Friday, September 23, 2005

Piano prodigy

I've read Willamette Week on and off for many years. They can be liberal and reactionary, and what else would you expect from a local weekly. However I've found they can also be thorough and exhaustive, getting to the bottom of local stories and sometimes providing insight that people on the right or left can't get to without reaching the same level of depth in understanding.
And as a reward for that they received a Pulitzer this year.
Sometimes I rant about their obvious tilt. But today I celebrate an example of just how good this paper can be.

Stanley Waters grew up without knowing a father. His mother was addicted to crack for years before and after she had him. He floated from school to school, depending on who he was living with. He still has home issues, as his mom's present husband is no picnic. His grades suffer from a lack of knowing why he should even try. However, there is one area of life that Stanley excels above all his peers.
He loves to play the piano.
More than that, he taught himself to play complicated classical pieces with no previous training.
Stanley doesn't exactly read music. Instead, he listens to a piece over and over until he can make out every note and the slightest shifts in tempo and timing. One of Chopin's best-known pieces, Fantasie-Impromptu, involves battling times in the left and right hands-the left plays semiquavers and the right plays triplets-and Stanley spent hours tapping away the deceptively tricky rhythm on his lap before venturing to his keyboard.
His sense of pitch is almost perfect, as a piano teacher found. She could play a note while his back was turned, and he would turn around and hit the same key. Every time.

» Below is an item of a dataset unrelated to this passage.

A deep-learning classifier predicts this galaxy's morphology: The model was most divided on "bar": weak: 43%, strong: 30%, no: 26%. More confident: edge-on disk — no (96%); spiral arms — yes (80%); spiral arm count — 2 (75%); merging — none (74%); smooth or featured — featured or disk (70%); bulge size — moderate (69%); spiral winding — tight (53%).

He remembers lying in bed, his whole body frozen in awe, floored that such complicated music had ever been written. He is shy as he tells this story, struggling to find the words to describe what it felt like. He remembers that there were tears as he listened, his eyes wide, his mind focused on every note. It was almost, he says, as if Chopin had reached through two centuries, shaking him out of some deep stupor, cutting right to his core.
"I like the way that music from so long ago is still around, and people are still listening to it-that it's that powerful," Stanley says. "And I like the fact that it seems really complicated but it's kind of simple at the same time. I feel calm when I do it. I'm so relaxed. I don't have a TV or anything, so I go to my room, turn it up, listening to tunes, and play for hours."
This is a great story about a kid with a future, who has the chance to overcome a childhood that many people would write off. I don't just recommend this article. I beg you to read it. In a nation of media that focuses on the negative, this story stands out.

1 comment:

Anonymous said...

Thanks for passing this on. I'm going to ask my sister if she can give the Steinway upright she's trying to sell to this kid instead.